Results One team got very close to the classification accuracy reported in the paper; this was the team that found the partially preprocessed data, so perhaps that helped. The other team was roughly 5% below the numbers in the paper. A key result from the original paper was a list of features with the highest weights in each class (up or down the corporate hierarchy); neither team came close to replicating these feature lists successfully.
Echoes of Power: Language Effects and Power Differences in Social Interaction
by Danescu-Niculescul-Mizil et al, 2012. link
Data The data for this paper consists of Wikipedia discussions and Supreme Court transcripts, and is provided by the authors. However, there is some preprocessing required to identify exactly which observations in each dialogue are counted, and the replication team found that the results were quite sensitive to this decision. However, they were able to identify a preprocessing pipeline that yielded results that closely matched those in the paper.
Features The paper relied on several aggregated feature groups from LIWC. The team did not have access to LIWC at first, and I suggested that they could construct these feature groups on their own from labeled data, as they were mostly syntactic categories such as “quantifiers” and “prepositions.” In fact, this didn’t work at all; for example, while only a small handful of word types are ever labeled as quantifiers in the Brown corpus, a huge number of words are considered to be quantifiers in LIWC. This affected results dramatically.

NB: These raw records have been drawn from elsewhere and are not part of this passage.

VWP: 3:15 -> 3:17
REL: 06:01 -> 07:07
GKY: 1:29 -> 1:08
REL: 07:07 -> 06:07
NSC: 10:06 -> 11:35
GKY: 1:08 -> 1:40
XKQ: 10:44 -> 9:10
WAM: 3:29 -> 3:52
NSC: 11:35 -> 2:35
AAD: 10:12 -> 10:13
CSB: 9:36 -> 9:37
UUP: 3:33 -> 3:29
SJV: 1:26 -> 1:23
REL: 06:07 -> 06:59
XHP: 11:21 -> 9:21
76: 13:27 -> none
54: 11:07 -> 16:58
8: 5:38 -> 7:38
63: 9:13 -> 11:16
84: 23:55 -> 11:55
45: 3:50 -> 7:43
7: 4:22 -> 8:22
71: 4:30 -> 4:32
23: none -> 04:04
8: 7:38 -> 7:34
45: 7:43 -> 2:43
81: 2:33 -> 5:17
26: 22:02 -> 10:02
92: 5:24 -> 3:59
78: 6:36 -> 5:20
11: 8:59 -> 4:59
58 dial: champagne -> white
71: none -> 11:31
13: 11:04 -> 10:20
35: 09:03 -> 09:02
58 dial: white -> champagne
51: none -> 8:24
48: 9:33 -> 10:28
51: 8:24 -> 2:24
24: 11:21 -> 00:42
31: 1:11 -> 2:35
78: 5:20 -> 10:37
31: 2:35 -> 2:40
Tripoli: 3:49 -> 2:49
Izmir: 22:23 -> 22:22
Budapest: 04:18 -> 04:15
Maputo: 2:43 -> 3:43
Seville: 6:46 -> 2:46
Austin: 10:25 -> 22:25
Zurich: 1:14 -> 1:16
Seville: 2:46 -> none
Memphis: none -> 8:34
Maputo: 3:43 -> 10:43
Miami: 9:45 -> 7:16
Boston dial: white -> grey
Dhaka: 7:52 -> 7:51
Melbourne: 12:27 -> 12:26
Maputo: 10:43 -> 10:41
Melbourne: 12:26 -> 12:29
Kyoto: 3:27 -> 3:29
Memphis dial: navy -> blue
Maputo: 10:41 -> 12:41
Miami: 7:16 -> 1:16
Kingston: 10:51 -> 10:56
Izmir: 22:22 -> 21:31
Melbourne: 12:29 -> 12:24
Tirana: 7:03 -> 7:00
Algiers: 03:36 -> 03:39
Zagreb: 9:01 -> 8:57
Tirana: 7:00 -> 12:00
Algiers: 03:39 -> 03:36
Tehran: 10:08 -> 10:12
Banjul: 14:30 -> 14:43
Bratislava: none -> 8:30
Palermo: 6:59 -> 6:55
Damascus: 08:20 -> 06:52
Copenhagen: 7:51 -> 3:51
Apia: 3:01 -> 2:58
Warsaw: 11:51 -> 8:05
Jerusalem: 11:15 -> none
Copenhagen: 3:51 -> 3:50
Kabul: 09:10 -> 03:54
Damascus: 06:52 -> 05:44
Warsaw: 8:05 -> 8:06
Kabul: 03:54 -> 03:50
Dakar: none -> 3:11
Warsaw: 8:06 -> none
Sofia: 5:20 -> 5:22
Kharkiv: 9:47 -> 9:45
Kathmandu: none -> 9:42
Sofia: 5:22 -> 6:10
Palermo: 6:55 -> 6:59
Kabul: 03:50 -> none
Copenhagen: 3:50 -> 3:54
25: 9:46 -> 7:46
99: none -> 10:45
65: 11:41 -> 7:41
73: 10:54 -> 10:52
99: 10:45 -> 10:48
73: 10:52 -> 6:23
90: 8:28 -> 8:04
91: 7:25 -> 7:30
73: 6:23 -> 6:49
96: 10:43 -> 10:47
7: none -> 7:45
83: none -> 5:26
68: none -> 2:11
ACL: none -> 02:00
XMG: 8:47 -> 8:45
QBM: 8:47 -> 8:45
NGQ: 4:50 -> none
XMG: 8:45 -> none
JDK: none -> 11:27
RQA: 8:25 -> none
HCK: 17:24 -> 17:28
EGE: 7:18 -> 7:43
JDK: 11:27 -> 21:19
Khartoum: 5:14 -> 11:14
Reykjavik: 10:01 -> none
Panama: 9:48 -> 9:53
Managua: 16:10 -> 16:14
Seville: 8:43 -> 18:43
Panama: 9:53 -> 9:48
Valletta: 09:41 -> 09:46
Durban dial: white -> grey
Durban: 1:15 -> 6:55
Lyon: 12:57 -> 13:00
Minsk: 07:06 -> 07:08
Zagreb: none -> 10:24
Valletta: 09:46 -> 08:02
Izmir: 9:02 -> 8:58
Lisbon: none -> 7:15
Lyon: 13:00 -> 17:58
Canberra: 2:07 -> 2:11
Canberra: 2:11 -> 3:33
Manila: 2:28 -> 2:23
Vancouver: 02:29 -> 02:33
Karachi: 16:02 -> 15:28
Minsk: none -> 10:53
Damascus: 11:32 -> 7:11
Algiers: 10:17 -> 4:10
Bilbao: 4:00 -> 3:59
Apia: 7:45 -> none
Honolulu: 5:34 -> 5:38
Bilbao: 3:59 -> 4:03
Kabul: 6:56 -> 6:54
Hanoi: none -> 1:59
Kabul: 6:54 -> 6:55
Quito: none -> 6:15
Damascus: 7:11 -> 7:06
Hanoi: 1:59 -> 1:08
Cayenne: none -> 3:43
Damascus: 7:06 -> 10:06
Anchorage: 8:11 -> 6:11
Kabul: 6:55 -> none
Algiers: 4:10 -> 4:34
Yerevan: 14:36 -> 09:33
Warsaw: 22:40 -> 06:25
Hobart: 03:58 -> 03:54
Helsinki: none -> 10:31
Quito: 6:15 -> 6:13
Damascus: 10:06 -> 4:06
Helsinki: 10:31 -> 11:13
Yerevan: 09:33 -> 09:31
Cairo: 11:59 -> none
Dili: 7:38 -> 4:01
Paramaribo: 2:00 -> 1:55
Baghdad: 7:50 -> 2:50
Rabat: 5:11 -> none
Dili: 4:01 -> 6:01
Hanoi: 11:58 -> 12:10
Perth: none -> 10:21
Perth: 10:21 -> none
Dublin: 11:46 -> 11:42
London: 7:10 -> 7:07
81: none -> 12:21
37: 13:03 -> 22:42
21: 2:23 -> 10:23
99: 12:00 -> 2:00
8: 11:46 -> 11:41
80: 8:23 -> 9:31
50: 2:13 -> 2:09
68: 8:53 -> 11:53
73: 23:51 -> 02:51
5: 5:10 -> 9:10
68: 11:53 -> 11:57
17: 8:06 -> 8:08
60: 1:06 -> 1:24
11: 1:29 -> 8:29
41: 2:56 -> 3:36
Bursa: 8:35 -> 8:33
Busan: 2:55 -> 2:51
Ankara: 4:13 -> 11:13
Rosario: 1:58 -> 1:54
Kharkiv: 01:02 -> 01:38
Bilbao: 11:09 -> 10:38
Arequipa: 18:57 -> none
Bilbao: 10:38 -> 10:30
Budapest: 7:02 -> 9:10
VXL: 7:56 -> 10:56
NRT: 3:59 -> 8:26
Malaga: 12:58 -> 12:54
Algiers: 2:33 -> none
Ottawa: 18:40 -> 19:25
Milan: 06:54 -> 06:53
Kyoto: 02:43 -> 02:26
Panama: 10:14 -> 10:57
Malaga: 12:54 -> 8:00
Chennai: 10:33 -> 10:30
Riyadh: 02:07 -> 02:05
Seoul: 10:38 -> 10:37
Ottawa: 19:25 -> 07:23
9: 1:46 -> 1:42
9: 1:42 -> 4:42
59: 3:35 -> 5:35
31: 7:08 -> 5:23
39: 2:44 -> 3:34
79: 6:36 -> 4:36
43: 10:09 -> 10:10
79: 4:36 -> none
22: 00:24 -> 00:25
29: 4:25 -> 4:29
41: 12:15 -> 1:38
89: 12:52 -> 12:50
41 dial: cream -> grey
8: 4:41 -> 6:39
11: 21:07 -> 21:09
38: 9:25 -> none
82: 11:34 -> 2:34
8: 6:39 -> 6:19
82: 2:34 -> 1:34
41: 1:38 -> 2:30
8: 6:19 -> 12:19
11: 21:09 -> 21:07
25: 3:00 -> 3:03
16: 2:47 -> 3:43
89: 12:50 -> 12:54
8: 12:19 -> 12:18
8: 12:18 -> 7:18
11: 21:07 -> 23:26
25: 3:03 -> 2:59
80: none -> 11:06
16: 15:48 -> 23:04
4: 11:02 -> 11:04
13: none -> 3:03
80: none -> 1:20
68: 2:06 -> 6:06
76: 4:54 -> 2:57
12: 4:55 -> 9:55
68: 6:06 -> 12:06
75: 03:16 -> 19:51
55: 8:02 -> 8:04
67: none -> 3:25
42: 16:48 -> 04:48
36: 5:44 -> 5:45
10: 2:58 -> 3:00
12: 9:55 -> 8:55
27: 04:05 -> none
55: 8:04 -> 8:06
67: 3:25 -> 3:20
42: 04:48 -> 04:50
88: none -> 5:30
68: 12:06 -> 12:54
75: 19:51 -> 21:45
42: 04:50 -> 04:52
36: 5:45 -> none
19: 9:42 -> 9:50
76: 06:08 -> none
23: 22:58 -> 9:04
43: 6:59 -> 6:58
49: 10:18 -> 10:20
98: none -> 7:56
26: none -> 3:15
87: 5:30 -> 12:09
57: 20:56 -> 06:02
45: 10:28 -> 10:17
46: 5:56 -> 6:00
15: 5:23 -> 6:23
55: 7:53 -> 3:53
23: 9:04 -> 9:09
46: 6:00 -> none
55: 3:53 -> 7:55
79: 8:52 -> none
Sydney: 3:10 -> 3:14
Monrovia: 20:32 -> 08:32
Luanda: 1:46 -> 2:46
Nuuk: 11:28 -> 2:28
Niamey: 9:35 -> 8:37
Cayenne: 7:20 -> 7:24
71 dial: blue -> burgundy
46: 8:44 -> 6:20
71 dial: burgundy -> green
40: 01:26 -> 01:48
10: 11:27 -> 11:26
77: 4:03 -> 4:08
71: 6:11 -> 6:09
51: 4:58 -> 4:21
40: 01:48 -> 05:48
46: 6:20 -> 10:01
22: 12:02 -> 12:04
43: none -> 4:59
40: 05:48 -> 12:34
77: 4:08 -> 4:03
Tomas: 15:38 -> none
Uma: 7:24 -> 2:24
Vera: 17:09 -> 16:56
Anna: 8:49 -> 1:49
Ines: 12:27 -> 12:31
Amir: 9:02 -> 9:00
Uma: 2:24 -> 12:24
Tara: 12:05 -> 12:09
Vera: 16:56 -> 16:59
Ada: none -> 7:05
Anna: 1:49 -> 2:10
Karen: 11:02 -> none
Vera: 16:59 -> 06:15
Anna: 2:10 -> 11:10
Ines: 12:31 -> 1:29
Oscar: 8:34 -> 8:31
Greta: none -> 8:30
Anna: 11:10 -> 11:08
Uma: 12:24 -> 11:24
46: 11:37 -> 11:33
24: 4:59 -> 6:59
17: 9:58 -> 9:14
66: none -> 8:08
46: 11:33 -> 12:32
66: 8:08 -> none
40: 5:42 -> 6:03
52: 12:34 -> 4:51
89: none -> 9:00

Results The team replicated all of the main results in the paper, although as mentioned above, they were sensitive to seemingly irrelevant dataset construction details. The team noted that the degree of coordination was averaged differently in the Wikipedia and Supreme Court data, which is justified in the original paper in a footnote. In fact, this difference is crucial: if the Wikipedia averaging technique is used on the Supreme Court data, the effect is reversed and Justices appear to coordinate more with lawyers.
I think this team had the most success at replicating the original paper, even to the point of producing nearly identical figures. I often complain about reviewing WWW papers because they are very long, and we are often asked to review many at a time. But perhaps this is what permitted the authors to describe their approach is sufficiently detail for it to be replicated. A lot of the credit should go to the hard work of the replication team, too.
Political Ideology Detection Using Recursive Neural Networks
by Iyyer et al, 2014. link
This paper seemed quite ambitious to try to replicate in a few weeks, because the recursive neural net implementation is near the bleeding edge of contemporary NLP. But the team was undeterred, and made a strong effort.
Data The students were able to obtain the IBC dataset used in the paper, by emailing the authors. You can find a fragment of the dataset here. This eliminated preprocessing questions, since the annotations include the constituent parse trees needed to build the Recursive NN.
Method As predicted, building an efficient implementation of the RNN was a major challenge. The team reports five hours for training and testing on a single cross-validation fold; this seems pretty good to me, but it left them very little time to debug their approach. Baselines included logistic regression on bag-of-words and word2vec features, using alternatively sentence-level or phrase-level labels.
Results The results for the baseline systems and the RNN were 5-10% lower than in the original paper. The RNN did outperform the linear classifiers, and the phrase-level labels seemed to help. I was not surprised that the team was not able to replicate the RNN results in such a short timeframe, but I had hoped to at least see similar numbers for the “black box” classifiers. I think the team might have simply run out of team to tune these classifiers properly.